Australian wine madness reaches a new peak this week with the release of a pair of outrageously priced chardonnays. Anyone who pays $600 for a 2020 Levantine Hill Optume Chardonnay or $875 for the non-vintage Penfolds V Chardonnay qualifies as a mug with money.
The avarice of wine companies clearly knows no bounds. Conning the wealthy out of their money is still a con.
The description of the Optume Chardonnay on the company website is a masterful construction of meaningless words that is worthy of a place in Private Eye’s Pseuds Corner:
Showing volume and weight with finesse and restraint, this intense, slow-building, enticingly fuller -bodied Chardonnay is the result of an assemblage of seven vineyard sites.
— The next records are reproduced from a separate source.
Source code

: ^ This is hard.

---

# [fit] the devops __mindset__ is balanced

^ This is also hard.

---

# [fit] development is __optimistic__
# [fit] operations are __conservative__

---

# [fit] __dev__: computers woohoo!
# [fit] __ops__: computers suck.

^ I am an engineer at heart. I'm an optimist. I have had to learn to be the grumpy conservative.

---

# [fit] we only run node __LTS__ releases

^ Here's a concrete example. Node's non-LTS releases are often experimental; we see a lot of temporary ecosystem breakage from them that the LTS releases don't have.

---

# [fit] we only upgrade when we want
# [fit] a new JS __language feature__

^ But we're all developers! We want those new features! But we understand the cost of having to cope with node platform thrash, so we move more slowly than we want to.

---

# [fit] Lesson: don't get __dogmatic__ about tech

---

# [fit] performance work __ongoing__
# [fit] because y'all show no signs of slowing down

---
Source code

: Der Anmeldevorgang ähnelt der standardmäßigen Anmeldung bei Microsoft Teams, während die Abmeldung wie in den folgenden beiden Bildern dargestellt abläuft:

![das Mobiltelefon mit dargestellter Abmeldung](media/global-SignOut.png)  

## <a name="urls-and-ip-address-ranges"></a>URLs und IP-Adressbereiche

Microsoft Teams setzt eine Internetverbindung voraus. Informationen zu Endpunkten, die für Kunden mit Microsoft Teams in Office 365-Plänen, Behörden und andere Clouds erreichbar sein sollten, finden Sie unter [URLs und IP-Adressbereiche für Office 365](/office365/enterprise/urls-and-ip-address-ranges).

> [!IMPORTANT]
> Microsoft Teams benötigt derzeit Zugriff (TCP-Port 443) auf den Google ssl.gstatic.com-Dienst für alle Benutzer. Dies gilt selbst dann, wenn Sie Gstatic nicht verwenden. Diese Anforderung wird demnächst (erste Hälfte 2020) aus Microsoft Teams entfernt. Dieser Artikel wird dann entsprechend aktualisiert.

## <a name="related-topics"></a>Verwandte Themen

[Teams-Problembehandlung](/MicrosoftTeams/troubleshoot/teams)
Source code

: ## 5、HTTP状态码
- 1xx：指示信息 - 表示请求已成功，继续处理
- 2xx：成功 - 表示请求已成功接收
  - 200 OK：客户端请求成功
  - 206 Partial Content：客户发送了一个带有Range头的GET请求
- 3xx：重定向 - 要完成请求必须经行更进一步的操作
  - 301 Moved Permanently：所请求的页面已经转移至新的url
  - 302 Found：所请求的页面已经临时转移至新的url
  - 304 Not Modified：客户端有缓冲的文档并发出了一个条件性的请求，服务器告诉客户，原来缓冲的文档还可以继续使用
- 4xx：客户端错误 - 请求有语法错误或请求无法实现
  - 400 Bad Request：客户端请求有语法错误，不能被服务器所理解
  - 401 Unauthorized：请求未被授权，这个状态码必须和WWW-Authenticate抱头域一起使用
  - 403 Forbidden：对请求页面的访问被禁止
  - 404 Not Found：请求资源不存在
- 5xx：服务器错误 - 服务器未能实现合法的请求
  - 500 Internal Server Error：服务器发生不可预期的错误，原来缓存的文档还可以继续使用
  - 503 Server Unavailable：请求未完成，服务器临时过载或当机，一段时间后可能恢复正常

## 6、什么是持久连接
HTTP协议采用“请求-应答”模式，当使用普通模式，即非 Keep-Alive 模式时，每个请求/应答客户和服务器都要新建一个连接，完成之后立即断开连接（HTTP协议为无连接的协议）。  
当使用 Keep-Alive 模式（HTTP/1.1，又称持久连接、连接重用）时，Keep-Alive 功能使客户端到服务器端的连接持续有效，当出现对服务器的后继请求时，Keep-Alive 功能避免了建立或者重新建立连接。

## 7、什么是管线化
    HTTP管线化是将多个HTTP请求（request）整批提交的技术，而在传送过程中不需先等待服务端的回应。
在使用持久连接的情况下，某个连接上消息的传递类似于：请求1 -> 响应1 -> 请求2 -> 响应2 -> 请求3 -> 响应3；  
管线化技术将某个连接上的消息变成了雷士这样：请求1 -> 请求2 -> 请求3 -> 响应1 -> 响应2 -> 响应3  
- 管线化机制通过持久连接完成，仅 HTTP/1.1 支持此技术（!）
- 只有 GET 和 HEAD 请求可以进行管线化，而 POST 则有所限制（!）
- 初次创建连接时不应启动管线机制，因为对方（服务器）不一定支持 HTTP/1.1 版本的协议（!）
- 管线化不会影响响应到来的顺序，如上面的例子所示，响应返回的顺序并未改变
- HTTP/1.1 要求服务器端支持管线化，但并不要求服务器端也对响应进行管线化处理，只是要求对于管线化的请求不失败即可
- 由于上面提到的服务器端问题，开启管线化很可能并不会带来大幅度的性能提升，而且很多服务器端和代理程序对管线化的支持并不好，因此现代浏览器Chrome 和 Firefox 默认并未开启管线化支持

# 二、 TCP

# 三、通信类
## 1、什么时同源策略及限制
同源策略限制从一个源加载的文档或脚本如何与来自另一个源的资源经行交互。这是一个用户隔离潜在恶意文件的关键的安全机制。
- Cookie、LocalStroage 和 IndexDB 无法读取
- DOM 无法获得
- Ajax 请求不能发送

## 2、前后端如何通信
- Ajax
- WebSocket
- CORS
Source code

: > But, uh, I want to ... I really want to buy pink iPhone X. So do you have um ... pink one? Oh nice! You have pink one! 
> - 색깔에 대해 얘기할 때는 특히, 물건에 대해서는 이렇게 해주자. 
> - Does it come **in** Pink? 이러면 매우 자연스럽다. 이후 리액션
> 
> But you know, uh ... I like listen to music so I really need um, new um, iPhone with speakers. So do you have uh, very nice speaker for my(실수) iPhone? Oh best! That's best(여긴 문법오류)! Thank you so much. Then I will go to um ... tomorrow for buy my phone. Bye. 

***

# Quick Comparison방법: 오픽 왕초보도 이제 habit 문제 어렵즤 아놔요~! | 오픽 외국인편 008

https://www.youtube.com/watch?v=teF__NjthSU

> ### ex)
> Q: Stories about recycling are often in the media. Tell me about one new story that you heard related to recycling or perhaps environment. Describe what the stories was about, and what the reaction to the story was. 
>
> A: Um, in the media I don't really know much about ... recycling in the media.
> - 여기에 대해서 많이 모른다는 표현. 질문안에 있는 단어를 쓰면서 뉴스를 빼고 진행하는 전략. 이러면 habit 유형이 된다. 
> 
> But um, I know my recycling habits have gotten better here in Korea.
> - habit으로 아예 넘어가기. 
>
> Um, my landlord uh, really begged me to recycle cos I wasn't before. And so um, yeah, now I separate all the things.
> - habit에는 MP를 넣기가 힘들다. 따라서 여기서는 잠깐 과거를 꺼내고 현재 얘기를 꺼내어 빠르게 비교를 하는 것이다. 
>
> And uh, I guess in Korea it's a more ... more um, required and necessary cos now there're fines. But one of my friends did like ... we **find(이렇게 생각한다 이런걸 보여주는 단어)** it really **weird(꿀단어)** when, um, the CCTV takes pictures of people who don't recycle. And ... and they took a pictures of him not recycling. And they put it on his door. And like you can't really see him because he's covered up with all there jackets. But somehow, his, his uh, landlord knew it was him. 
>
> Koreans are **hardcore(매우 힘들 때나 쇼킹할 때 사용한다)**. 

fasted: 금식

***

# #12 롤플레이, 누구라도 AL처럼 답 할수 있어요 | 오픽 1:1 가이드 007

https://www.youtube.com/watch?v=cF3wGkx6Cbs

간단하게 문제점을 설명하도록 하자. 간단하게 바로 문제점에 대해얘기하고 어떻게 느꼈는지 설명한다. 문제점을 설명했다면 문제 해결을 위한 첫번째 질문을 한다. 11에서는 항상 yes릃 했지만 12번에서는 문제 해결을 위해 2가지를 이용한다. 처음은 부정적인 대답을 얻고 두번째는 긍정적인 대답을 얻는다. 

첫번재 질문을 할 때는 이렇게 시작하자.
It leads with an aromatic intensity of pear, fig, caraway seed, dates, crème anglaise and char with an undercarriage of flint and chalk. The complex, plush and textural palate delivers richness with focus and precision. Befitting a regionally representative wine of this ilk, the intensity of presence, flavour and subtle power resound with length and persistence.
If that helps you know what this wine tastes like then you are a better man than me Gunga Din.
As for the Penfolds V, what can we say? Clearly there were remnants left in tanks of the 2021, 2016, 2014, 2012 & 2011 Yattarna Chardonnays. Let’s get Penfolds Chief Winemaker Peter Gago and White Winemaker Kym Schroeter to put them all together in one lot to “craft a complete re-imagination of our flagship white wine.”
Proclaim that “Penfolds V is an evocative wine that magically captures and evolves the finesse, restraint, complexity & character of Australian chardonnay.” And instead of charging $180 like we do for the 2018 YATTARNA BIN 144, bump it up to $850 in the knowledge that there’s one born every minute.